Detox

Detoxification Process

Detox is the process of ridding the body of toxins and mood altering substances. Anything that alters the body’s normal functions or causes disease is defined as a toxin. Detoxifying the body of drugs is especially important in opiate addiction and alcoholism cases, without proper detox, an addict can feel extreme physical discomfort leading to hasty departure from rehabilitation. In extreme situations, such as with heavy and extended alcohol addiction, physical symptoms can become so severe that they’re life threatening.

When the ongoing use of a substance is stopped abruptly the detox process begins. Withdrawal symptoms are almost immediately present and cause a great deal of physical and emotion pain. The detox process can be accompanied with the help of detox drugs such as Valium, Suboxone, Methadone, Subutex, Librium, and others. The first step in overcoming any addiction is the detoxification process and although it can become a rollercoaster ride for the patient, it is completely unavoidable and treated with the most delicacy in order to ease the patient’s pain.

The type of drug the patient is using plays an important factor in the severity and type of symptoms a patient will experience. Frequency of use, dosage, and duration of use also affect the severity and type of treatment administered.

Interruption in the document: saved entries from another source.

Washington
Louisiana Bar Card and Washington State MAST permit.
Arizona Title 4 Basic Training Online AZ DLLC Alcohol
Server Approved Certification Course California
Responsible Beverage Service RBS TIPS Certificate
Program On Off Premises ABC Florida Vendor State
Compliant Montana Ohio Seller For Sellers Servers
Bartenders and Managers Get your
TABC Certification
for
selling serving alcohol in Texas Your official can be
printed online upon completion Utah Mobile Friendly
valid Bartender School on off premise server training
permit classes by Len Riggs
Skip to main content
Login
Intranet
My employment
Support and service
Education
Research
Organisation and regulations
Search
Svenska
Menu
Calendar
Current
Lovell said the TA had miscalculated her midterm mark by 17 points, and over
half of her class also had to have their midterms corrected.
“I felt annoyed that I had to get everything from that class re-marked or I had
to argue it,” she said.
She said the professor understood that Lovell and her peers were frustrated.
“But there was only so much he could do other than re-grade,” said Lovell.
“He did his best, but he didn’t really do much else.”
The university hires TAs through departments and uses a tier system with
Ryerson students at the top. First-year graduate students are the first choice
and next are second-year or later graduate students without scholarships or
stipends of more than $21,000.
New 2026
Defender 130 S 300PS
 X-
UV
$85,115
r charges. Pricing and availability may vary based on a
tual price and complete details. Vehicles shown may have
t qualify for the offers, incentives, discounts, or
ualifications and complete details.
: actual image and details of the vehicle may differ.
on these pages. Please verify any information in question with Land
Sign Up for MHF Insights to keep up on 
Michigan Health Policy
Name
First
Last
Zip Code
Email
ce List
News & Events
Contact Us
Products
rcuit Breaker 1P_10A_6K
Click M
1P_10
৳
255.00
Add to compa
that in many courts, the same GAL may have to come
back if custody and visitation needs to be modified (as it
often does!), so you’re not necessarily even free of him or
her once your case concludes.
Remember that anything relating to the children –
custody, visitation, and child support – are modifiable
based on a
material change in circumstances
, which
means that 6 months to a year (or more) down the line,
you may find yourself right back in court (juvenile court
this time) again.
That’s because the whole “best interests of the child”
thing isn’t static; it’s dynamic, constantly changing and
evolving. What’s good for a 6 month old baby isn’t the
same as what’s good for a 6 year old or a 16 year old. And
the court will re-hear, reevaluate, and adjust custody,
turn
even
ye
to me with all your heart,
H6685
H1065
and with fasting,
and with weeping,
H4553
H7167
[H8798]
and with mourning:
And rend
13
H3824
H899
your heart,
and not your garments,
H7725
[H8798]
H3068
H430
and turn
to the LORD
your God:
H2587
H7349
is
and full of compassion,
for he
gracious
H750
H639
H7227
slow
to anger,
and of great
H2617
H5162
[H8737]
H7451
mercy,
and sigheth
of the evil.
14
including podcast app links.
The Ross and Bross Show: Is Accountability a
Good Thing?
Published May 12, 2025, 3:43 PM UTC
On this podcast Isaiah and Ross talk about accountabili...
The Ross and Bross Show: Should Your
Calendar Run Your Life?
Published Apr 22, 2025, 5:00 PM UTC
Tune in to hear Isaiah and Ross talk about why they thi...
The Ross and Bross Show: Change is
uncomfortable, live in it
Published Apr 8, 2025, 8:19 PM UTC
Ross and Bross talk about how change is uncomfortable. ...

Detoxifying from alcohol can be a difficult journey but can be overcome with time and medical help. Alcohol Detox comes in phases. The first phase can last anywhere to within 24 hours of the last consumption of alcohol to a few days. Patients often become anxiety ridden and paranoid. The physical symptoms are shakes, sweating, insomnia, fast heart rate, dry mouth, and nausea. The severe symptoms can last up to week and are as follows: chest infections, seizures, severe pain in stomach, and hand and body tremors. Patients may also hallucinate and have increased paranoia. The second phase of alcohol detox affect the patient’s emotional ability to deal with depression, anxiety, concentration, memory, and irritability. The second phase of symptoms can last up to six months but with therapy and addiction treatment can reduce the severity of the problem.

Opiate detox takes a shorter amount of time but is associated with more pain especially muscular pain. Patients are often given less and less of detoxing drugs as they ease into full-blown sobriety. The first stage of opiate detox can last up to 7-10 days depending on the severity of the disease. Heroin and morphine take longer than prescription opiates. The symptoms patients will experience when detoxing from opiates are yawning, sweating, muscle spasms, muscle and bone pain, insomnia, and changes in appetite. These patients can often become full of anxiety, irritability, and obsessive thoughts about the drug. The second stage of detoxifying from opiates has symptoms that can last up to six months but decrease in severity. Patients will often experience tiredness, poor appetite, insomnia, inability to tolerate stress, symptoms of OCD, and muscle aches.

Withdrawing from stimulants is less intense than withdrawing from alcohol and opiates because it is not as painful physically or as life threatening. The symptoms can last up to 7 days when the drug is extremely abused over a long period of time. Patients will experience excessive appetite, severe depression, low energy, chills, abdominal pain, and excessive sleepiness. Long term side effects are more psychological and can last up to six months and include low energy, inability to experience pleasure, and cocaine dreams.

Detoxification is short-term treatment and once the patient is rid of the toxins in their body they enter the treatment phase of overcoming addiction. Detox is only designed to relieve the body of toxins not to deal with any emotional or psychological issues, which is why patients are advised to attend treatment afterwards.